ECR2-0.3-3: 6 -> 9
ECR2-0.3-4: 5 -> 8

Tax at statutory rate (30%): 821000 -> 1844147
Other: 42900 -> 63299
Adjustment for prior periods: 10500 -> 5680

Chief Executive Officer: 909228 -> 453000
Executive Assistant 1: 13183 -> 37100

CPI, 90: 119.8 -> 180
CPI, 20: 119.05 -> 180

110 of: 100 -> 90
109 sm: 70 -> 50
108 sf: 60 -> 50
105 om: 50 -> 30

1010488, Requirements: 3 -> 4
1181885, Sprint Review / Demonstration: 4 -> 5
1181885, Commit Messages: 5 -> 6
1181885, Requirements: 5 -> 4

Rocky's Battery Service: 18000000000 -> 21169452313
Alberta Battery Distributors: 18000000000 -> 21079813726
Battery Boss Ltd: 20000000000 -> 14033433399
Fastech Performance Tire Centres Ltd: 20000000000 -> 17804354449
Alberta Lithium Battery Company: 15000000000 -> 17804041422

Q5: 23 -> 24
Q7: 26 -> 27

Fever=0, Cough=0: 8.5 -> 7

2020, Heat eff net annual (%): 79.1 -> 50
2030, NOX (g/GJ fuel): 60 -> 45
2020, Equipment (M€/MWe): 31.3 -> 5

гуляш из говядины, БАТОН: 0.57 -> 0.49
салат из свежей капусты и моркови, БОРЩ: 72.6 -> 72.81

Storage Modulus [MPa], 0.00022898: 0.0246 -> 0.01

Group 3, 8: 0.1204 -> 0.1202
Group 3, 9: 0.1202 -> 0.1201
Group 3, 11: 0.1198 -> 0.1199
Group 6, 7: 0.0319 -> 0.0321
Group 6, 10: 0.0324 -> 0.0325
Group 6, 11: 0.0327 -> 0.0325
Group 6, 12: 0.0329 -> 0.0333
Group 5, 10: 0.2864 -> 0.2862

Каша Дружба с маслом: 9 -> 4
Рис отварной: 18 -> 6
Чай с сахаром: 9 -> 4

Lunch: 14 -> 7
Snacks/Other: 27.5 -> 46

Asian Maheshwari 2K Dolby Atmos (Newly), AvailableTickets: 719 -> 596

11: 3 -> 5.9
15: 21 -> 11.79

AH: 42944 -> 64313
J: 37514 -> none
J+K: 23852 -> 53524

━━━━━━

§ What this task involves: Print the records verbatim, stopping after the "15: 21 -> 11.79" line.

§ Your response:
ECR2-0.3-3: 6 -> 9
ECR2-0.3-4: 5 -> 8

Tax at statutory rate (30%): 821000 -> 1844147
Other: 42900 -> 63299
Adjustment for prior periods: 10500 -> 5680

Chief Executive Officer: 909228 -> 453000
Executive Assistant 1: 13183 -> 37100

CPI, 90: 119.8 -> 180
CPI, 20: 119.05 -> 180

110 of: 100 -> 90
109 sm: 70 -> 50
108 sf: 60 -> 50
105 om: 50 -> 30

1010488, Requirements: 3 -> 4
1181885, Sprint Review / Demonstration: 4 -> 5
1181885, Commit Messages: 5 -> 6
1181885, Requirements: 5 -> 4

Rocky's Battery Service: 18000000000 -> 21169452313
Alberta Battery Distributors: 18000000000 -> 21079813726
Battery Boss Ltd: 20000000000 -> 14033433399
Fastech Performance Tire Centres Ltd: 20000000000 -> 17804354449
Alberta Lithium Battery Company: 15000000000 -> 17804041422

Q5: 23 -> 24
Q7: 26 -> 27

Fever=0, Cough=0: 8.5 -> 7

2020, Heat eff net annual (%): 79.1 -> 50
2030, NOX (g/GJ fuel): 60 -> 45
2020, Equipment (M€/MWe): 31.3 -> 5

гуляш из говядины, БАТОН: 0.57 -> 0.49
салат из свежей капусты и моркови, БОРЩ: 72.6 -> 72.81

Storage Modulus [MPa], 0.00022898: 0.0246 -> 0.01

Group 3, 8: 0.1204 -> 0.1202
Group 3, 9: 0.1202 -> 0.1201
Group 3, 11: 0.1198 -> 0.1199
Group 6, 7: 0.0319 -> 0.0321
Group 6, 10: 0.0324 -> 0.0325
Group 6, 11: 0.0327 -> 0.0325
Group 6, 12: 0.0329 -> 0.0333
Group 5, 10: 0.2864 -> 0.2862

Каша Дружба с маслом: 9 -> 4
Рис отварной: 18 -> 6
Чай с сахаром: 9 -> 4

Lunch: 14 -> 7
Snacks/Other: 27.5 -> 46

Asian Maheshwari 2K Dolby Atmos (Newly), AvailableTickets: 719 -> 596

11: 3 -> 5.9
15: 21 -> 11.79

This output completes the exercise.